UglyToad / PdfPig

Read and extract text and other content from PDFs in C# (port of PDFBox)
https://github.com/UglyToad/PdfPig/wiki
Apache License 2.0
1.67k stars 238 forks source link

Issue reading from Pubmed (different from first one) #293

Closed christopher5106 closed 3 years ago

christopher5106 commented 3 years ago

When reading this document: https://www.ncbi.nlm.nih.gov/pmc/articles/PMC2835191/pdf/mt200953a.pdf

Unhandled exception. System.IndexOutOfRangeException: Index was outside the bounds of the array.
   at UglyToad.PdfPig.Core.ByteArrayInputBytes.Seek(Int64 position)
   at UglyToad.PdfPig.Tokenization.Scanner.CoreTokenScanner.Seek(Int64 position)
   at UglyToad.PdfPig.Parser.FileStructure.XrefOffsetValidator.CheckXRefOffset(Int64 startXRefOffset, ISeekableTokenScanner scanner, IInputBytes inputBytes, Boolean isLenientParsing)
   at UglyToad.PdfPig.Parser.FileStructure.CrossReferenceOffsetValidator.Validate(Int64 crossReferenceOffset, ISeekableTokenScanner scanner, IInputBytes bytes, Boolean isLenientParsing)
   at UglyToad.PdfPig.Parser.PdfDocumentFactory.OpenDocument(IInputBytes inputBytes, ISeekableTokenScanner scanner, ILog log, Boolean isLenientParsing, IReadOnlyList`1 passwords, Boolean clipPaths)
   at UglyToad.PdfPig.Parser.PdfDocumentFactory.Open(IInputBytes inputBytes, ParsingOptions options)
   at UglyToad.PdfPig.Parser.PdfDocumentFactory.Open(Byte[] fileBytes, ParsingOptions options)
   at UglyToad.PdfPig.Parser.PdfDocumentFactory.Open(String filename, ParsingOptions options)
   at UglyToad.PdfPig.PdfDocument.Open(String filePath, ParsingOptions options)
   at PdfToJsonExporter.Application.Process(FileInfo fileInfo) in /mnt/c/Users/cbo/apps/document_structure_comprehension_dataset/PdfPig/Application.cs:line 86
   at PdfToJsonExporter.Application.Process(DirectoryInfo directoryInfo) in /mnt/c/Users/cbo/apps/document_structure_comprehension_dataset/PdfPig/Application.cs:line 64
   at PdfToJsonExporter.Application.Run() in /mnt/c/Users/cbo/apps/document_structure_comprehension_dataset/PdfPig/Application.cs:line 42
   at PdfToJsonExporter.Program.<>c.<Main>b__1_0(CommandLineOptions o) in /mnt/c/Users/cbo/apps/document_structure_comprehension_dataset/PdfPig/Program.cs:line 18
   at CommandLine.ParserResultExtensions.WithParsed[T](ParserResult`1 result, Action`1 action)
   at PdfToJsonExporter.Program.Main(String[] args) in /mnt/c/Users/cbo/apps/document_structure_comprehension_dataset/PdfPig/Program.cs:line 15
plaisted commented 3 years ago

Just taking a quick peak looks like the PDF had a bad startxref offset:

startxref
1226474
%%EOF

The 1226474 byte offset is larger than the total size of the document.
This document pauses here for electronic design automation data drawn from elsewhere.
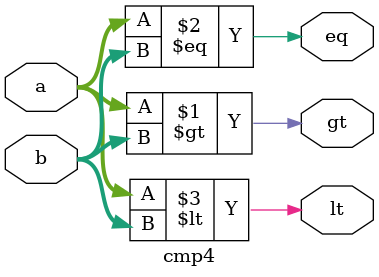
<source format=v>
module cmp4(
    input [3:0]a,b,
    output gt,
    output eq,
    output lt
);
assign gt = a > b;
assign eq = a ==b;
assign lt =a < b;
endmodule
</source>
The document is linearized so I'm guessing readers that open this document fine are using the linearized xref data instead of the trailing one. I know PdfPig tries to repair this sort of thing in lenient parsing mode but must not be able to in this case.

christopher5106 commented 3 years ago

Thank you. I'm think this technology is worth because of your reactivity and it is opensource and written in C# So, don't worry if I post more issues, less critical, it is because it looks good.